Paralelamente, não podemos alhear-nos do facto da escola não poder ser entendida fora do meio social em que se insere, meio esse que, por força da crise social e económica que atravessamos, encontra na escola, fragilizada nos seus direitos, o destinatário, por excelência, das suas frustrações e da ânsia de ter “voz”, mesmo através do uso desvirtuado dos direitos que lhe assistem.
No entanto, embora o contexto em que a escola se insere pese, significativamente, não lhe podemos imputar toda a responsabilidade pelo clima que se vive na escola. Constitui, efetivamente, uma forte condicionante, mas não a única.
A falta de reconhecimento do papel da escola e dos seus profissionais, enquanto pilares da sociedade, acrescida da inexistência de uma política educativa direcionada para a escola de hoje, com todas as exigências inerentes à evolução dos tempos e das práticas em contexto de sala de aula, provocou, e continua a provocar, a “derrocada” da escola pública, hipotecando o futuro de um país em que a falta de rumo da educação é, por de mais, evidente.

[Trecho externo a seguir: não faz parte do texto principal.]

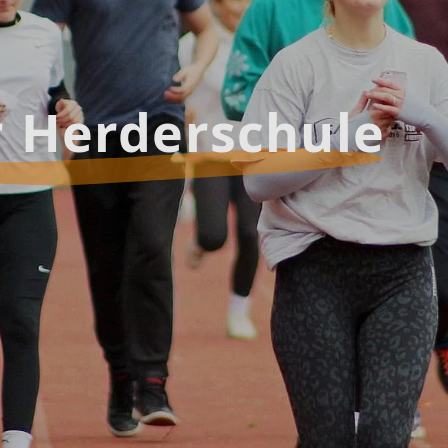
r Herderschule
g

As mudanças produzidas na escola são o reflexo da soma das mudanças produzidas na sociedade, nas políticas educativas e, por arrastamento, na forma de viver a escola por parte dos diversos atores educativos que, descontentes e frustrados pelo crescendo de atropelos a que têm estado sujeitos, se resignam, criando resistências à mudança e à implementação de práticas pedagógicas inovadoras, com efeitos negativos na motivação dos alunos.
A desmotivação dos alunos cria condições propícias ao aumento de comportamentos disruptivos, promove o absentismo e potencia o insucesso escolar, problemas com que a escola se debate e para a prevenção/gestão dos quais se encontra, muitas vezes, isolada, face à inércia, à desresponsabilização e à falta de valores da família.
Assim, perante a ausência de respostas, por parte do poder decisor, cabe à escola encontrar/inventar receitas para minimizar os efeitos nefastos das circunstâncias que condicionam o seu funcionamento e, sobretudo, o seu sucesso, com reflexos evidentes no seu clima e na sua imagem, sem nunca perder de vista que a escola pode fazer a diferença, mas que é inquestionável que essa diferença só se constrói com o envolvimento e a ação direta dos profissionais de educação, razão pela qual o clima em que vivem os professores e os assistentes técnicos e operacionais pode condicionar o salto para a mudança dos procedimentos e das práticas, objetivando o sucesso e a qualidade do sucesso escolar e valorizando a sua imagem.
O que muitas vezes parece ser esquecido.